• **Extracted records**
* * * *
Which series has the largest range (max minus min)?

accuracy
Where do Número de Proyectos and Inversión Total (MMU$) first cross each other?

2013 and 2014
* * * *
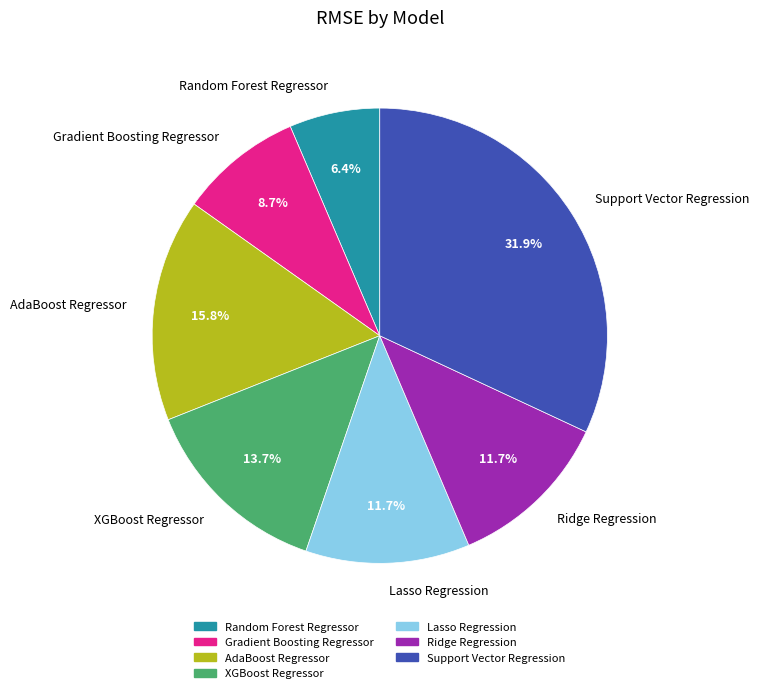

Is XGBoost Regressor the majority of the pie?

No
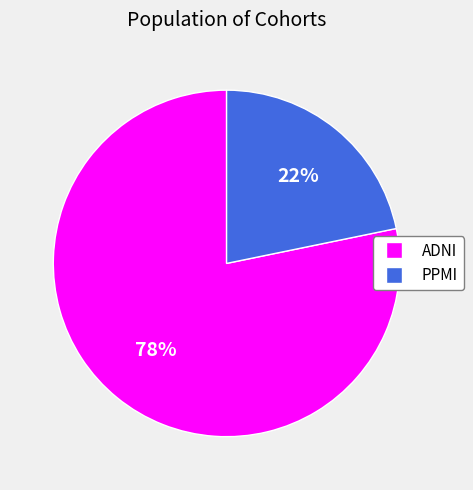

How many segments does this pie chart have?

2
* * * *
Rewrite the lines from the one with "Which series has" to the one with "Where do Número", replacing "cross each other" with "intersect" and leaving everything else unchanged.

• **Answer space**
Which series has the largest range (max minus min)?

accuracy
Where do Número de Proyectos and Inversión Total (MMU$) first intersect?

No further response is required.